Gunderson, along with Theresa Brennan, MD, Chief Medical Officer and clinical professor in Cardiovascular Medicine, are two of the faculty facilitators of the program, which is available to any health care provider at Iowa. The other faculty facilitators are Vicki Kijewski, MD, program director of the Internal Medicine-Psychiatry Residency and clinical professor in General Internal Medicine and of Psychiatry, and Caryn Berkowitz, MD, clinical professor in Gastroenterology and Hepatology. All of the facilitators establish a supportive environment to try out new skills or polish existing ones.
“These are techniques that are evidence-based. They will help you manage your time better and provide better outcomes for your patients,” Gunderson said to the gathered attendees. Gunderson and Brennan both described benefits from the workshop that were backed by published research, including discoveries like the average patient speaks for about 11 seconds before being interrupted by a clinician. Or that an uninterrupted patient will speak on average for only about 90 seconds.
Though the facilitators do spend some time in didactic mode, most of the sessions are spent in hands-on, observed practice. Small groups and pairs discuss what aspects of patient communications are most challenging and then practice new techniques with a professional simulated patient. After the practice, others in the group offer their feedback as does the simulated patient, from their perspective, what felt helpful or comforting or too rushed. “Adding the actor was one of the recent changes we’ve made to the program,” Gunderson said. “We’re all good at playing the provider in these simulations, but we were finding that the patient role was harder for clinicians to take on.” Attendees noted and appreciated the authenticity the actor brought to the role-playing.

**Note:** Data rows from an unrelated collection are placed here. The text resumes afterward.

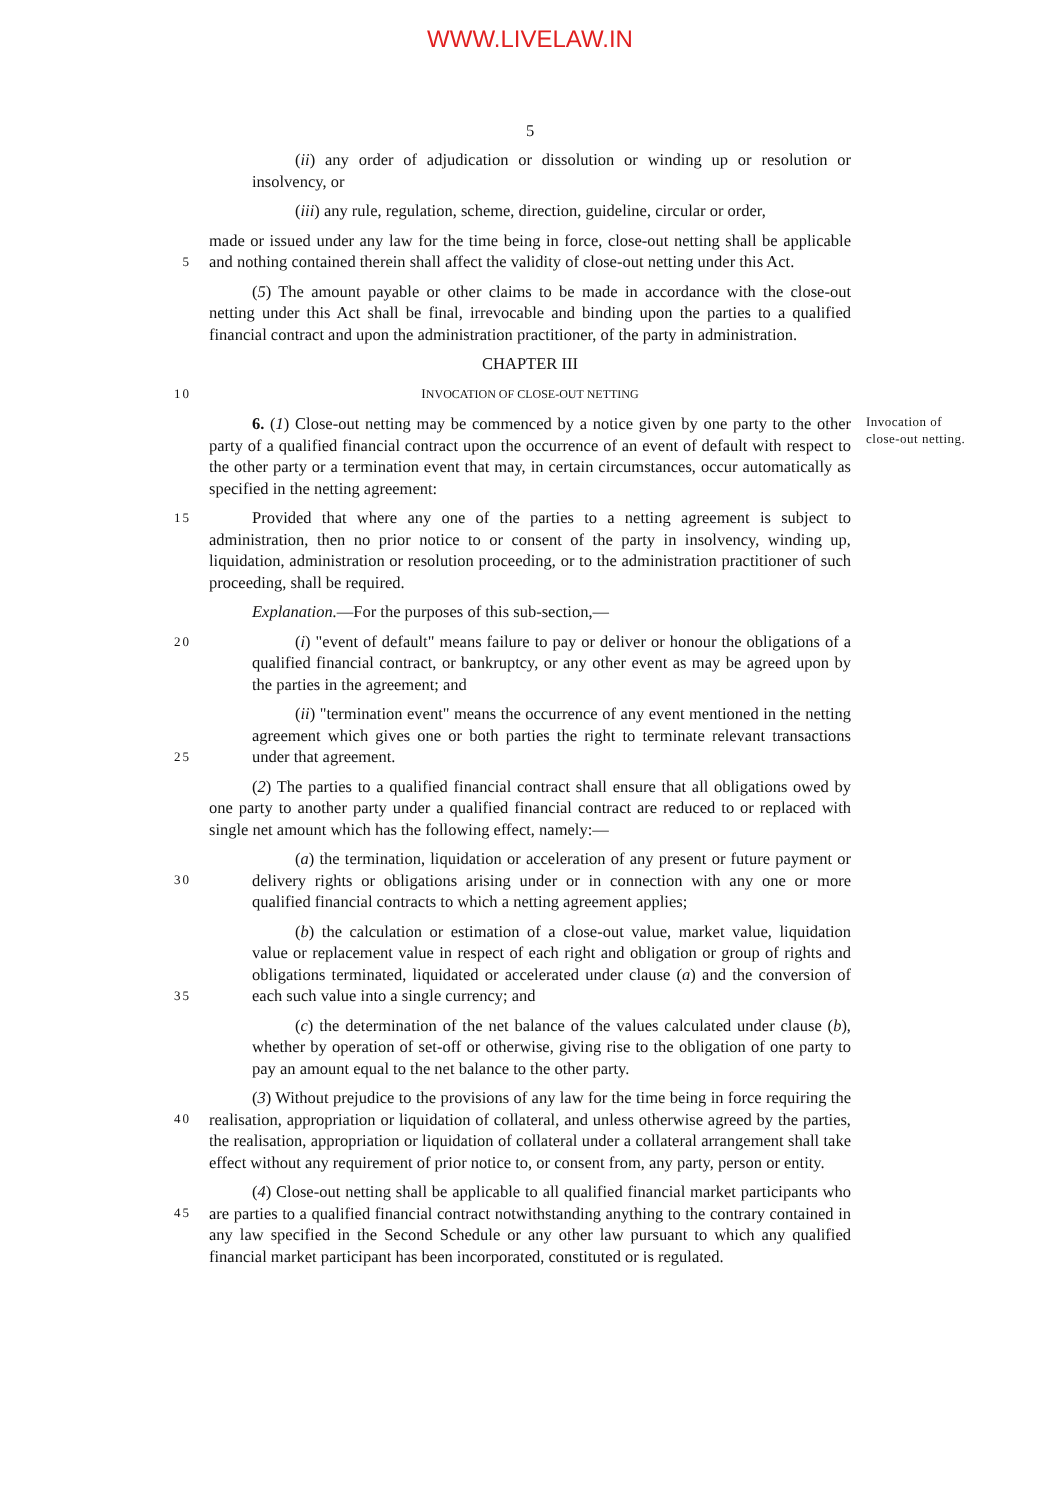WWW.LIVELAW.IN
5
(ii) any order of adjudication or dissolution or winding up or resolution or insolvency, or
(iii) any rule, regulation, scheme, direction, guideline, circular or order,
5
made or issued under any law for the time being in force, close-out netting shall be applicable and nothing contained therein shall affect the validity of close-out netting under this Act.
(5) The amount payable or other claims to be made in accordance with the close-out netting under this Act shall be final, irrevocable and binding upon the parties to a qualified financial contract and upon the administration practitioner, of the party in administration.
CHAPTER III
10
INVOCATION OF CLOSE-OUT NETTING
6. (1) Close-out netting may be commenced by a notice given by one party to the other party of a qualified financial contract upon the occurrence of an event of default with respect to the other party or a termination event that may, in certain circumstances, occur automatically as specified in the netting agreement:
Invocation of close-out netting.
15
Provided that where any one of the parties to a netting agreement is subject to administration, then no prior notice to or consent of the party in insolvency, winding up, liquidation, administration or resolution proceeding, or to the administration practitioner of such proceeding, shall be required.
Explanation.—For the purposes of this sub-section,—
20
(i) "event of default" means failure to pay or deliver or honour the obligations of a qualified financial contract, or bankruptcy, or any other event as may be agreed upon by the parties in the agreement; and
25
(ii) "termination event" means the occurrence of any event mentioned in the netting agreement which gives one or both parties the right to terminate relevant transactions under that agreement.
(2) The parties to a qualified financial contract shall ensure that all obligations owed by one party to another party under a qualified financial contract are reduced to or replaced with single net amount which has the following effect, namely:—
30
(a) the termination, liquidation or acceleration of any present or future payment or delivery rights or obligations arising under or in connection with any one or more qualified financial contracts to which a netting agreement applies;
35
(b) the calculation or estimation of a close-out value, market value, liquidation value or replacement value in respect of each right and obligation or group of rights and obligations terminated, liquidated or accelerated under clause (a) and the conversion of each such value into a single currency; and
(c) the determination of the net balance of the values calculated under clause (b), whether by operation of set-off or otherwise, giving rise to the obligation of one party to pay an amount equal to the net balance to the other party.
40
(3) Without prejudice to the provisions of any law for the time being in force requiring the realisation, appropriation or liquidation of collateral, and unless otherwise agreed by the parties, the realisation, appropriation or liquidation of collateral under a collateral arrangement shall take effect without any requirement of prior notice to, or consent from, any party, person or entity.
45
(4) Close-out netting shall be applicable to all qualified financial market participants who are parties to a qualified financial contract notwithstanding anything to the contrary contained in any law specified in the Second Schedule or any other law pursuant to which any qualified financial market participant has been incorporated, constituted or is regulated.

Other recent changes include trimming the length of the workshop from 8 hours to 5 and adding follow-up one-on-one evaluations from OPE coaches who practice “appreciative coaching.” Though these improvements are beneficial, the core lessons on offer continue to hold true. With an emphasis on empathy, establishing rapport, and setting an agenda, Gunderson and Brennan begin the didactic section by describing tools that clinicians can deploy in the opening moments of an encounter to set an effective tone.
A range of specific things in that moment to say and do were suggested, from acknowledging someone’s wait time if appropriate or sitting down, but stress was placed on the words or action coming from a place of sincerity and not a script. “Whatever you choose, you should do what feels natural to you,” Brennan stressed. For example, she said, as a clinician stays alert to a patient’s emotions and looks for moments to connect, they could say something like “You seem sad as you’re telling me this” or “I can’t imagine what that must feel like.” Small group work offers clinicians the opportunity to try these kinds of sentences out to find ones that work for them.
Subtle shifts in phrasing were also practiced. “What questions do you have” vs “Do you have any more questions” may initially seem to be identical but the latter contains a hint of impatience that the compassionate clinician may want to avoid displaying. “Empathy, empathy, empathy,” Brennan counseled. “And when that doesn’t work, more empathy.”
In addition to the refreshers, new insights, and opportunity to practice, attendees also found value in interactions with other attendees. Margo Schilling, MD, gerontologist and clinical professor in General Internal Medicine, said she “appreciated learning about the communication challenges facing others outside my department. Interacting with NICU providers, ENT and EYE subspecialists, and talking with all levels of experienced providers, fellows to professor emeriti, enriched the experience. The group size and diversity is ideal.”
Near the end of the workshop, Gunderson and Brennan returned to the list attendees generated at the beginning of their specific challenges, whether it was breaking bad news or managing expectations. In a couple final simulations, clinicians could put the day’s lessons into practice. Schilling was able to practice talking with someone about why they would need to stop driving, difficult news for anyone to hear. Schilling navigated the frustrated responses of the simulated patient and, in the end, by all accounts of those watching taught others something new as well.